» **What you need to do**: Where a line of the entries below includes the string "changes", count it. Give only the resulting number.

» **Collected data entries**:
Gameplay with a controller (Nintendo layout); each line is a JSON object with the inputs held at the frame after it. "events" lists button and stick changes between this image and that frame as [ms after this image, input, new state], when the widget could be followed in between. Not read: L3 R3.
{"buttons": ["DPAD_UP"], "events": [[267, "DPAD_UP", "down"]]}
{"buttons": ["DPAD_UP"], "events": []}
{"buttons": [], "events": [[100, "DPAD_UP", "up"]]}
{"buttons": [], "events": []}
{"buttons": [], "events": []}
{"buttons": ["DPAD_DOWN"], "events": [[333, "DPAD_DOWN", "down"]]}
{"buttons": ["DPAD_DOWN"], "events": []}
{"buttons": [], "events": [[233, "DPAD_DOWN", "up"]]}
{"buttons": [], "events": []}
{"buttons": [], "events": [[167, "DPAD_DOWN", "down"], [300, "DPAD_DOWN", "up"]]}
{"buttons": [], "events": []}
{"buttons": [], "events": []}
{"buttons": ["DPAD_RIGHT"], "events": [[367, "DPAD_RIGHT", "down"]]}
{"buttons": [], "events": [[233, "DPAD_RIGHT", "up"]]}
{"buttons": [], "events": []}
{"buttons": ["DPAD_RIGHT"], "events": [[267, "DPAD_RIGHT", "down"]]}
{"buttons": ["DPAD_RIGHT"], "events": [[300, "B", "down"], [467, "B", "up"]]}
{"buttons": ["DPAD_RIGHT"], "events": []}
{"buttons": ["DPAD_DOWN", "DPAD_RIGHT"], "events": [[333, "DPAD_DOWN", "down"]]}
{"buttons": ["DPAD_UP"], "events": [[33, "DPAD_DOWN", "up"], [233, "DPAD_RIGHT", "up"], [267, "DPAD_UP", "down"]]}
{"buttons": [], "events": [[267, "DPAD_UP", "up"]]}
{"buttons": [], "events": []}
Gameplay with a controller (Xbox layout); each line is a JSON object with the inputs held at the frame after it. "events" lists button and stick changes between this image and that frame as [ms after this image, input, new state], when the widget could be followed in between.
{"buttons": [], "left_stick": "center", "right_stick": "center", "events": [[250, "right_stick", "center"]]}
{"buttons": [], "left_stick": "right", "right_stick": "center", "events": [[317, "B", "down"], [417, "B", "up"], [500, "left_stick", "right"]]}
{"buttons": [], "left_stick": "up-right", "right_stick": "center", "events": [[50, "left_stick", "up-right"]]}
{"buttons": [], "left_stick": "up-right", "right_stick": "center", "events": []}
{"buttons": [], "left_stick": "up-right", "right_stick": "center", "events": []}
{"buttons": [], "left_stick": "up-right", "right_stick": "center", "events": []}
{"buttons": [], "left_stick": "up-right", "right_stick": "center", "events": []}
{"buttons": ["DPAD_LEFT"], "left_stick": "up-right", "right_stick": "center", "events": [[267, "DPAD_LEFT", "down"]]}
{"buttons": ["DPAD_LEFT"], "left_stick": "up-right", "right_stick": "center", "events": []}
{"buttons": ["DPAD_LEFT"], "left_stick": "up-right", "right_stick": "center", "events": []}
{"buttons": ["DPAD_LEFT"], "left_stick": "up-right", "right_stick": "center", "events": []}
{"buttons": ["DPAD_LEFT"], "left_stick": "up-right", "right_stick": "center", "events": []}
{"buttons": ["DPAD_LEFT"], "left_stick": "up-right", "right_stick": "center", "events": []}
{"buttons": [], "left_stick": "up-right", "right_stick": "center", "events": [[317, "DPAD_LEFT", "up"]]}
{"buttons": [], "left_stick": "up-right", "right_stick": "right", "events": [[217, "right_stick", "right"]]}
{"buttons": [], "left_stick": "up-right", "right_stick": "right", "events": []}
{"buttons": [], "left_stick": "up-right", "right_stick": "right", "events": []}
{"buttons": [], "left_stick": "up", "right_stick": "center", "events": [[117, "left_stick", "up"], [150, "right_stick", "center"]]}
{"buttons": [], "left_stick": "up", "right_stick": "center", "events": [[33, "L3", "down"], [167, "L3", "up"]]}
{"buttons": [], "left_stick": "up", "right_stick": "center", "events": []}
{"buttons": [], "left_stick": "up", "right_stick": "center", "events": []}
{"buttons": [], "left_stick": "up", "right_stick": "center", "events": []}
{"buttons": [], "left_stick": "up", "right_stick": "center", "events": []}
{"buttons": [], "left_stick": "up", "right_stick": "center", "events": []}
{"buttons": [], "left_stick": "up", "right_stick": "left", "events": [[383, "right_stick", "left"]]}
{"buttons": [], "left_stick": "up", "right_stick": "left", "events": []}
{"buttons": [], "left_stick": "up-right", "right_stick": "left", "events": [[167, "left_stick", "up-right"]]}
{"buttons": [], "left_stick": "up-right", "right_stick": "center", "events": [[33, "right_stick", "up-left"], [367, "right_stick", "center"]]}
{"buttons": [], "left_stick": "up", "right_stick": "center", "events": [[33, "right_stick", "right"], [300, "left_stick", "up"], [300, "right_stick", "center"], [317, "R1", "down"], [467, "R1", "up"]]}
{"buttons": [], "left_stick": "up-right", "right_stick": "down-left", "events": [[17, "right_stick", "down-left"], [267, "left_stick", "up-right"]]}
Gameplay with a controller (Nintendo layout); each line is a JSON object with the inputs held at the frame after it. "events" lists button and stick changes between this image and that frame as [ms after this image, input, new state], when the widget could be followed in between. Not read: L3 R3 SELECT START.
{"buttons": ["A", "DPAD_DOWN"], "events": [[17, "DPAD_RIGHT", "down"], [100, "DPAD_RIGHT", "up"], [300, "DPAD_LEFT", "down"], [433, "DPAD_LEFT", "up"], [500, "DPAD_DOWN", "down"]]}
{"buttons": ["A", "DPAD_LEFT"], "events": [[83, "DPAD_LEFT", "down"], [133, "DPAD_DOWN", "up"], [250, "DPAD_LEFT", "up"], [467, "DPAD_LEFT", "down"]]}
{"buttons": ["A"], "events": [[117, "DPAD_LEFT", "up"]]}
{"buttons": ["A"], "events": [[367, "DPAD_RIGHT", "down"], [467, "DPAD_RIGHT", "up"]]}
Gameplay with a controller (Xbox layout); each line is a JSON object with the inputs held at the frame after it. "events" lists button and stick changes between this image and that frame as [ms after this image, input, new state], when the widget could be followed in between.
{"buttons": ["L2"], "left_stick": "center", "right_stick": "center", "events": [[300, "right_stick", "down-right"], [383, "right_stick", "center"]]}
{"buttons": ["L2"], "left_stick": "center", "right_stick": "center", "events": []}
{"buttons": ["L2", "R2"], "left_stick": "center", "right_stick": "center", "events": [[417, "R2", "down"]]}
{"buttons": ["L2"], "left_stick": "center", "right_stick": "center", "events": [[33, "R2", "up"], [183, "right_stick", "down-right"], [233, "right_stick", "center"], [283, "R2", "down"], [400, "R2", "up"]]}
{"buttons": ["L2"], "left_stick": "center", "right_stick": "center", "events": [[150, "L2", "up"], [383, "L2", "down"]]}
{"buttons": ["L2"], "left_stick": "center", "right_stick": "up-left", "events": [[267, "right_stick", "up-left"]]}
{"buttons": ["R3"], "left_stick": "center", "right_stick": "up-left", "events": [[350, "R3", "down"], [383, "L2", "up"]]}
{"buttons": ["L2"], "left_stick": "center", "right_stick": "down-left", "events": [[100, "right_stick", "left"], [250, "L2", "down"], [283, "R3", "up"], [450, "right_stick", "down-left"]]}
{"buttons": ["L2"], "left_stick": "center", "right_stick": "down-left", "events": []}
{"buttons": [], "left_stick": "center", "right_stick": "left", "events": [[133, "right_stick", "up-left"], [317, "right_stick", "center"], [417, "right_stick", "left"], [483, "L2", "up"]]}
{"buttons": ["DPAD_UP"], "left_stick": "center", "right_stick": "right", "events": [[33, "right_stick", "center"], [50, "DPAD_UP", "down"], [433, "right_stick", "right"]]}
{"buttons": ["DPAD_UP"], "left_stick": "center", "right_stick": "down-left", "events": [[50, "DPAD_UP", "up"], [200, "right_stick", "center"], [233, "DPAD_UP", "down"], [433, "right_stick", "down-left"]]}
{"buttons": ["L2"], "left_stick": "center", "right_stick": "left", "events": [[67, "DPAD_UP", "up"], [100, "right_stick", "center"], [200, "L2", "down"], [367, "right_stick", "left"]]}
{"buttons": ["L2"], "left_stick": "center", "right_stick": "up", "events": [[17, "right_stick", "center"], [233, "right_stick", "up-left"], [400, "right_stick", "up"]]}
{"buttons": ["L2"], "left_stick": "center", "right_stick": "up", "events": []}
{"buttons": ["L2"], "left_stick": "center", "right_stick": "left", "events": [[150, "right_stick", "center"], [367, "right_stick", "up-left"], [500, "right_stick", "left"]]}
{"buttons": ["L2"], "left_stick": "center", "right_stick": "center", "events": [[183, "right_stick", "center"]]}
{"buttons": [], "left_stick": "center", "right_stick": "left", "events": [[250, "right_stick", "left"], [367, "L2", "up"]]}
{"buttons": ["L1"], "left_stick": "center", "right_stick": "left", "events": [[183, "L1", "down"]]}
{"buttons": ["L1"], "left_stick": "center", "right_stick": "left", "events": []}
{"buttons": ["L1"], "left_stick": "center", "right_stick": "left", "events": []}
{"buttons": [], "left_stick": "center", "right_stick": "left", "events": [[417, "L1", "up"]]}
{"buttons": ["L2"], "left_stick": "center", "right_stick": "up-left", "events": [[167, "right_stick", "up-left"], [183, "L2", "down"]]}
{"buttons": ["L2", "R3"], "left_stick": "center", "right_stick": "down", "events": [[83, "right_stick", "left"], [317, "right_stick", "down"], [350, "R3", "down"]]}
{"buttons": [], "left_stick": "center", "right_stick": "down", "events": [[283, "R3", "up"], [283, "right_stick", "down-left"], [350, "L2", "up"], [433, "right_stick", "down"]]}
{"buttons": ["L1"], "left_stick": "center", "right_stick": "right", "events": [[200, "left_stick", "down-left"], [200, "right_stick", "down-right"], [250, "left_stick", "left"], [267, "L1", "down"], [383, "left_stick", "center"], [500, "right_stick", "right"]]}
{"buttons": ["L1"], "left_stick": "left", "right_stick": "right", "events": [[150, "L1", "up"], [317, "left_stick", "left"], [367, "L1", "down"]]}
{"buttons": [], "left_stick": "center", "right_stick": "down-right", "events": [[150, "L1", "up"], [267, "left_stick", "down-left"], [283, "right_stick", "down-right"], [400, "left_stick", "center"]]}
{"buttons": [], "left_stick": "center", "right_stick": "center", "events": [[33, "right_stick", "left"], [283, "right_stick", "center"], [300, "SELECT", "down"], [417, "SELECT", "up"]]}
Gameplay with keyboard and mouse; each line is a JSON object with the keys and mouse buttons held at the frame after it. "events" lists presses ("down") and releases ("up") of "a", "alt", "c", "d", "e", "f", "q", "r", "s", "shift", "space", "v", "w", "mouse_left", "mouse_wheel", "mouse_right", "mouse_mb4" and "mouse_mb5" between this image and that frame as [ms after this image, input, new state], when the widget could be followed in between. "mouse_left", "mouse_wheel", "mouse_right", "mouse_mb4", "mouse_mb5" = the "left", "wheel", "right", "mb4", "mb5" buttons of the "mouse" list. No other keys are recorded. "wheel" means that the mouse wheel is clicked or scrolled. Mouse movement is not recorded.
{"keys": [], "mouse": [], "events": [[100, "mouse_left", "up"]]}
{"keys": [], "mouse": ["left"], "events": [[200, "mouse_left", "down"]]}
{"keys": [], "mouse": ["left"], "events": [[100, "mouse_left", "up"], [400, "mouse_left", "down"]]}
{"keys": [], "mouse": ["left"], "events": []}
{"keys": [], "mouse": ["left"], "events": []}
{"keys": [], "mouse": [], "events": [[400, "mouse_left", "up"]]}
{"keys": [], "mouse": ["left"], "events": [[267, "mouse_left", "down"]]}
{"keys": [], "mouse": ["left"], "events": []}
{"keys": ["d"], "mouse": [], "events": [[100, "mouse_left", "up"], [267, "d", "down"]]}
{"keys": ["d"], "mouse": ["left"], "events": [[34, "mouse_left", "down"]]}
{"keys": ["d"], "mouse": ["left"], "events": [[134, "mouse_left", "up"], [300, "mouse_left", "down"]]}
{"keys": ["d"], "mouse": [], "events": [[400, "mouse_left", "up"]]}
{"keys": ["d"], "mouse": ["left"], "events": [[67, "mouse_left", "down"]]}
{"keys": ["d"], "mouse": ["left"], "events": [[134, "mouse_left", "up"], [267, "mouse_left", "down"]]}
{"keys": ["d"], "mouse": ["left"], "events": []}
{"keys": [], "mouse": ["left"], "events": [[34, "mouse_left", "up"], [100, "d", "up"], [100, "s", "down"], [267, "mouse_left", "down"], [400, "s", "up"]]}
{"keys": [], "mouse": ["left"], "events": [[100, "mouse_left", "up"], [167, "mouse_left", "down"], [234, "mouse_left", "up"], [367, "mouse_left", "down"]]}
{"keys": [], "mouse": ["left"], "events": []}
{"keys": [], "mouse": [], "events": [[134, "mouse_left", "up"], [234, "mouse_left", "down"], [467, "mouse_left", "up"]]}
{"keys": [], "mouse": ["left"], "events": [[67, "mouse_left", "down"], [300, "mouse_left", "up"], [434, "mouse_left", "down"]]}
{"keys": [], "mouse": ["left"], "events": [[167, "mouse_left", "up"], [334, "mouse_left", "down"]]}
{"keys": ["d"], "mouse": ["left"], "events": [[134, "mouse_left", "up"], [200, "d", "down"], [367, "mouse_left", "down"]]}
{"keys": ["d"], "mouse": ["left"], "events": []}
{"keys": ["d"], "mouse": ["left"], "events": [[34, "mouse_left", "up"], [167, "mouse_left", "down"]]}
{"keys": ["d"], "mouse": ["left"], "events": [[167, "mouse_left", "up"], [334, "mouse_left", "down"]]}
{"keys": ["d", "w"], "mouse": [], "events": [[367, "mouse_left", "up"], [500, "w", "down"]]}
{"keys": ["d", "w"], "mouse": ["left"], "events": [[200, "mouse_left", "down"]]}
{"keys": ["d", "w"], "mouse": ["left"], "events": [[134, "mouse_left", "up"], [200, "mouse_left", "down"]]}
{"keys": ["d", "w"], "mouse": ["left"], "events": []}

» **Written solution**: 4